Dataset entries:
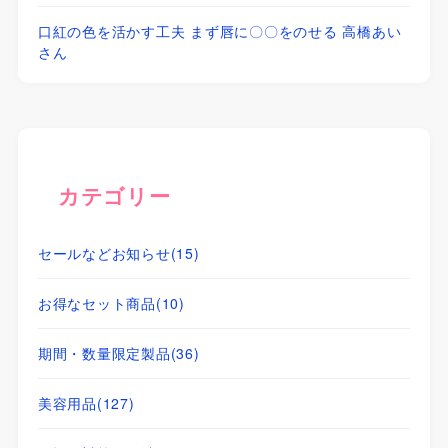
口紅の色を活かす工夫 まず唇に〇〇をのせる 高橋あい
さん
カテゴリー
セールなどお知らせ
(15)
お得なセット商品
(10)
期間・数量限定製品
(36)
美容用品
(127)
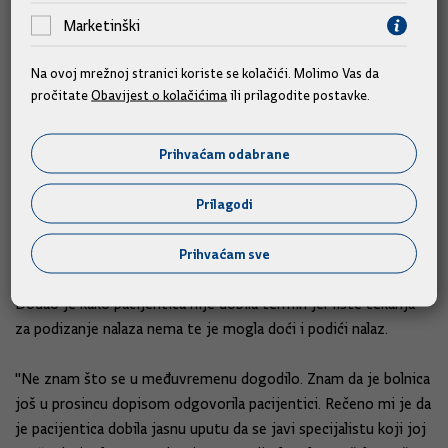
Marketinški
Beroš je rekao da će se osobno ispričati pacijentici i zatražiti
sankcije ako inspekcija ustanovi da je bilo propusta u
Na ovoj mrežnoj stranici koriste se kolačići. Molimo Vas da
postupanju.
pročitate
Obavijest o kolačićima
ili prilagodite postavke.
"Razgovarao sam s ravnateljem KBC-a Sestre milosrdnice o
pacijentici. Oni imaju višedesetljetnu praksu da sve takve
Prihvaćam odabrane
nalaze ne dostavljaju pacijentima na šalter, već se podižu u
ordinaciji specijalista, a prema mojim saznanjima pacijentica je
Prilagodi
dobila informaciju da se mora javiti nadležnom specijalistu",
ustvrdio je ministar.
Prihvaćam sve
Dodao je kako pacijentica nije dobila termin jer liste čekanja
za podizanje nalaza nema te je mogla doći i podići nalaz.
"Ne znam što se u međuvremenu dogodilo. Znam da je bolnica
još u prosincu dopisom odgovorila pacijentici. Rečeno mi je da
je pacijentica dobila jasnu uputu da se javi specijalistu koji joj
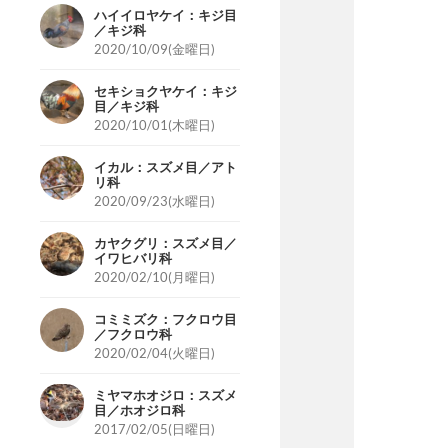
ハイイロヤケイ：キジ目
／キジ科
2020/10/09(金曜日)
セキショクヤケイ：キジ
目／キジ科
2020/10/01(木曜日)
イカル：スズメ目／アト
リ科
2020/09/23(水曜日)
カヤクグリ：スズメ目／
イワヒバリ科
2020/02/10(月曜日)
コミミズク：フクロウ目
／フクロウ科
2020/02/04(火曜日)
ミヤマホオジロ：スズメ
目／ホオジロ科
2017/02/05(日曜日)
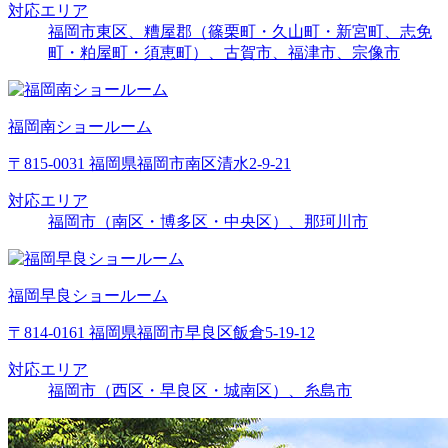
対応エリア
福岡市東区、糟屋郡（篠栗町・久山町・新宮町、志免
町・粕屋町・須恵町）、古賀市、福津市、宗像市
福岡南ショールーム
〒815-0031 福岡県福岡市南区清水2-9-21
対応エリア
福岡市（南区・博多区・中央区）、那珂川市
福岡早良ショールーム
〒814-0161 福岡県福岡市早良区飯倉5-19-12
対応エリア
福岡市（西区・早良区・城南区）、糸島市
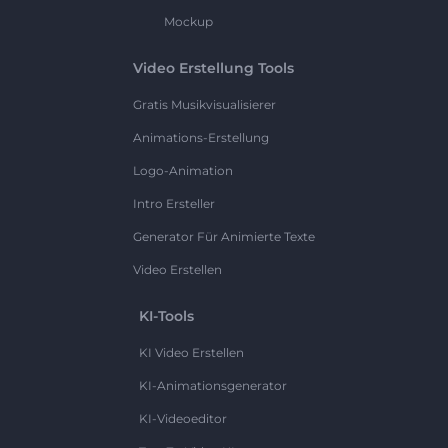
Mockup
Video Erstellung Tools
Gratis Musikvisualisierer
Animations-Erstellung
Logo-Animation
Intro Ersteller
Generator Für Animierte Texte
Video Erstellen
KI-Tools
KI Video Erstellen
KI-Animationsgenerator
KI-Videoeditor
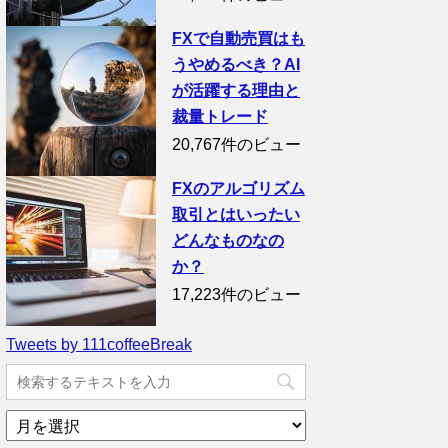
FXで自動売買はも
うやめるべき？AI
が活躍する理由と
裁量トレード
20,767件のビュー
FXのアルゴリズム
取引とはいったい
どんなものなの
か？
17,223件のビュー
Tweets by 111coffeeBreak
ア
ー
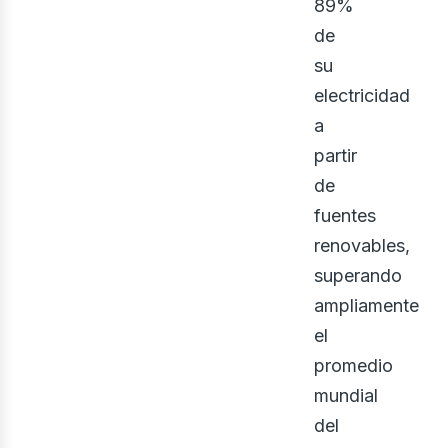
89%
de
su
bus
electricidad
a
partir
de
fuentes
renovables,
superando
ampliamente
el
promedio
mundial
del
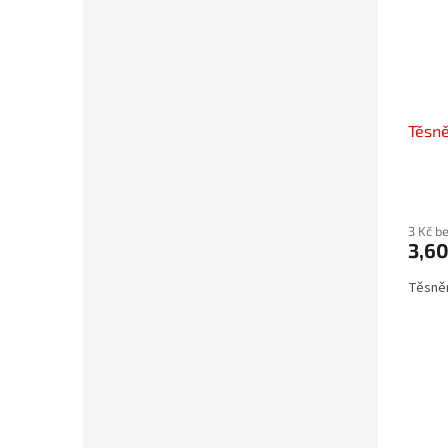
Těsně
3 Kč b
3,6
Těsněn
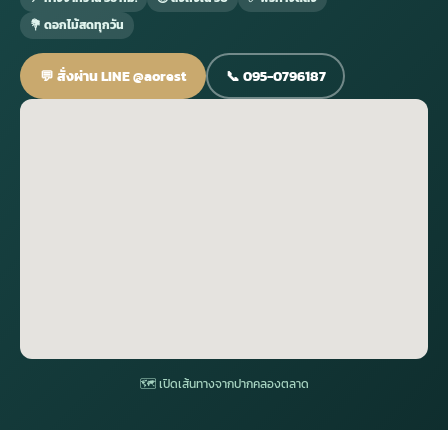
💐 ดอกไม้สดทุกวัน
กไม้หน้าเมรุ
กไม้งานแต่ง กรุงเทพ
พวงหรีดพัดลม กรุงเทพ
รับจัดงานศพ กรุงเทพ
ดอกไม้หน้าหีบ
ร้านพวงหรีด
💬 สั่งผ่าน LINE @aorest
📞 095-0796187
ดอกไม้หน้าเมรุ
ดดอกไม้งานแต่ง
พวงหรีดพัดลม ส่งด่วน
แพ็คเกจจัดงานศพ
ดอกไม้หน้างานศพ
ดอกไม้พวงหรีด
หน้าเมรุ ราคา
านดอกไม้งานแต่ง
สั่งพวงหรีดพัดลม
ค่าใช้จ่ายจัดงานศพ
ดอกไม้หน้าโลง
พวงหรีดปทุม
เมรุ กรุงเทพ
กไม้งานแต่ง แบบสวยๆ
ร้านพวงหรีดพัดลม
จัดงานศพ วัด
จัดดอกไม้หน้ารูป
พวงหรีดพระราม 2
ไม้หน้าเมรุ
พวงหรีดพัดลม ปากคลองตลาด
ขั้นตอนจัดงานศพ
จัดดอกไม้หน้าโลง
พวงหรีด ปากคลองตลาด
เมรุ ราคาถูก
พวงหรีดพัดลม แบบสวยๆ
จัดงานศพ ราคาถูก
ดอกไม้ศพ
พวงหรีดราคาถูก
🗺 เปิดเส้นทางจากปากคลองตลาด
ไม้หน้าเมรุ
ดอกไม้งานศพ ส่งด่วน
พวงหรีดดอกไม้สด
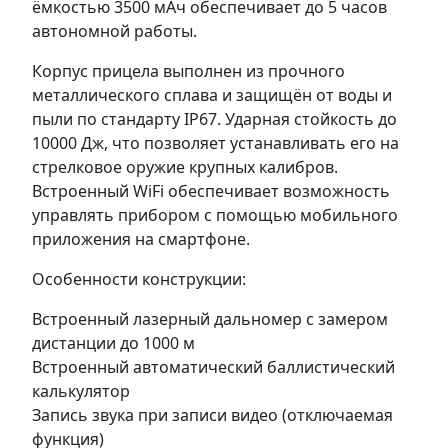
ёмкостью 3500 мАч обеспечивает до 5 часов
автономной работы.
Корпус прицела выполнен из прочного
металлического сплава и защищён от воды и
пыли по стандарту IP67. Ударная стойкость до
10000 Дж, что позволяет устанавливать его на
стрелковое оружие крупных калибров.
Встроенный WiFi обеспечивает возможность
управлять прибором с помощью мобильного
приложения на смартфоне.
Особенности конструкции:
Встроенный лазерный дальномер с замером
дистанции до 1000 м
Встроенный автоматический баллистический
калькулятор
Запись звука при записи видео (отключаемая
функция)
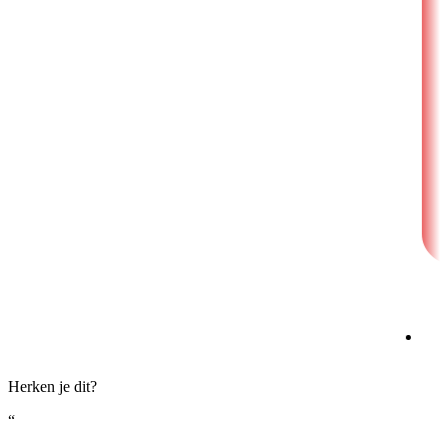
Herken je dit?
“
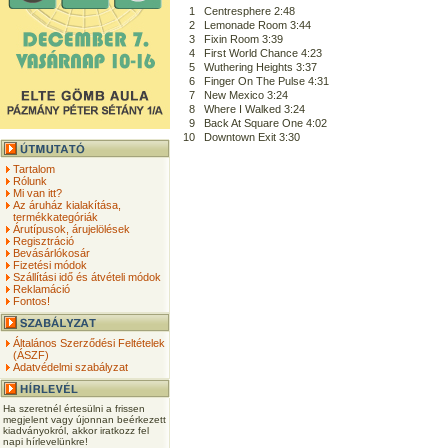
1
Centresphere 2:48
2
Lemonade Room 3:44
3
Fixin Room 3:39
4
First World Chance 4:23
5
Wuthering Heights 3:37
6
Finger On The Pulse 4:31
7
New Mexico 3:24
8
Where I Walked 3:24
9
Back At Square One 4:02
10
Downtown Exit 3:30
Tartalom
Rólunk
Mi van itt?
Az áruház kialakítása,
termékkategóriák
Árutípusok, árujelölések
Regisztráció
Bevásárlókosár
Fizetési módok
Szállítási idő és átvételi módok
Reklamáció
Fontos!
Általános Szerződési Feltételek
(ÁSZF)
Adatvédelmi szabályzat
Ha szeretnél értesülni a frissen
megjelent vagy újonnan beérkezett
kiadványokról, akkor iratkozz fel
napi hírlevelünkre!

**Instruction:** Go over the records above and tally each line that includes "specijalistu". Give the total by itself.

**Result of the task:** 2